(RECORDS PROVIDED begins)
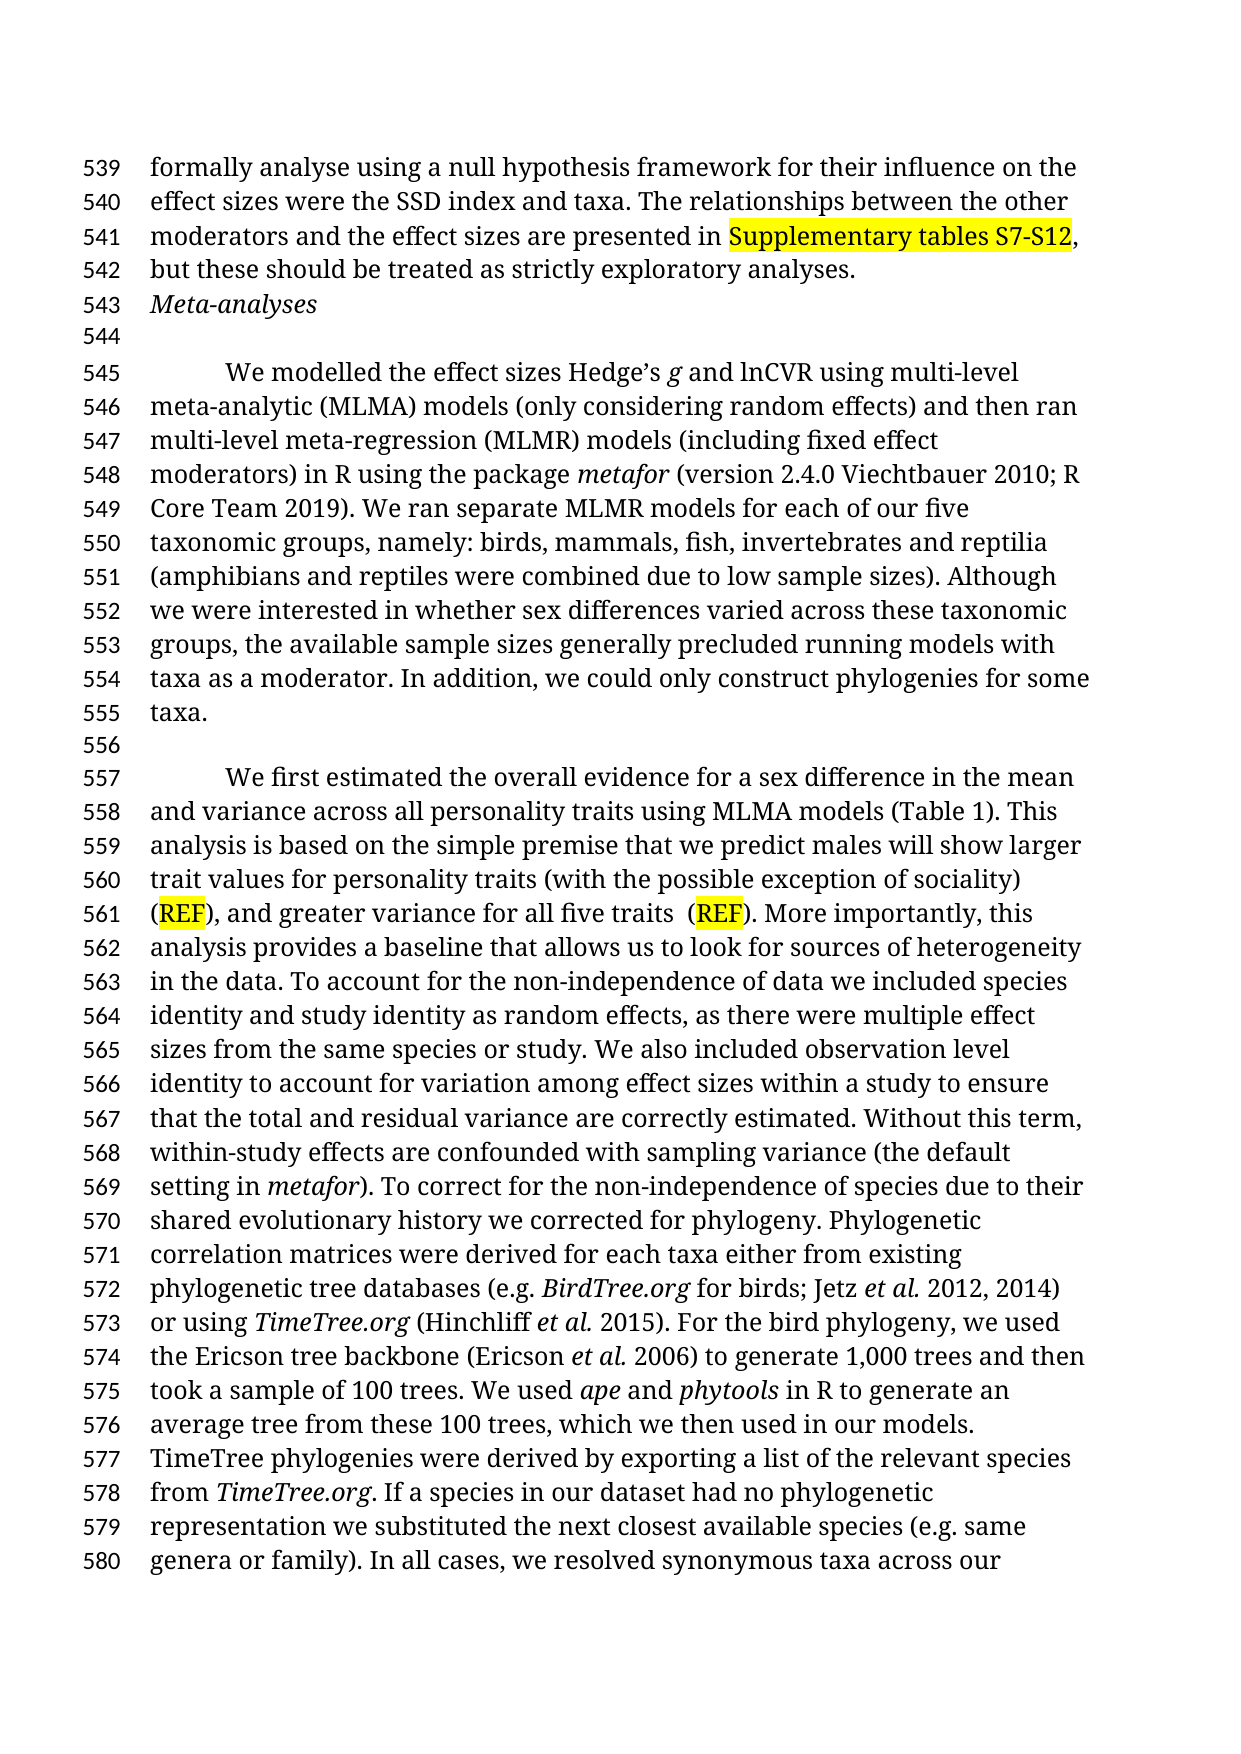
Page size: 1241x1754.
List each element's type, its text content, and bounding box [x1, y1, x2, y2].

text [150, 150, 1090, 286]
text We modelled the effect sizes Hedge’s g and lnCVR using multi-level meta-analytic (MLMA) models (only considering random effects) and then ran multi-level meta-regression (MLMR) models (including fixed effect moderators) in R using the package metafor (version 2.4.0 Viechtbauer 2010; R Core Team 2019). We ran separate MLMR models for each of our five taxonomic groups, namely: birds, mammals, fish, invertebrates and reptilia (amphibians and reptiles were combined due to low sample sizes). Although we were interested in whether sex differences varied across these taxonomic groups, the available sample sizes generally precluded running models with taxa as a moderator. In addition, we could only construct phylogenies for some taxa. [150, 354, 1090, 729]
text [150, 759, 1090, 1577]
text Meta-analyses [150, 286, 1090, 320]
(RECORDS PROVIDED ends)
> WHAT IS EXPECTED
Leave images out of the retyped records; keep all else exact.

> EXERCISE RESPONSE
Page size: 1241x1754.
List each element's type, its text content, and bounding box [x1, y1, x2, y2].

text [150, 150, 1090, 286]
text We modelled the effect sizes Hedge’s g and lnCVR using multi-level meta-analytic (MLMA) models (only considering random effects) and then ran multi-level meta-regression (MLMR) models (including fixed effect moderators) in R using the package metafor (version 2.4.0 Viechtbauer 2010; R Core Team 2019). We ran separate MLMR models for each of our five taxonomic groups, namely: birds, mammals, fish, invertebrates and reptilia (amphibians and reptiles were combined due to low sample sizes). Although we were interested in whether sex differences varied across these taxonomic groups, the available sample sizes generally precluded running models with taxa as a moderator. In addition, we could only construct phylogenies for some taxa. [150, 354, 1090, 729]
text [150, 759, 1090, 1577]
text Meta-analyses [150, 286, 1090, 320]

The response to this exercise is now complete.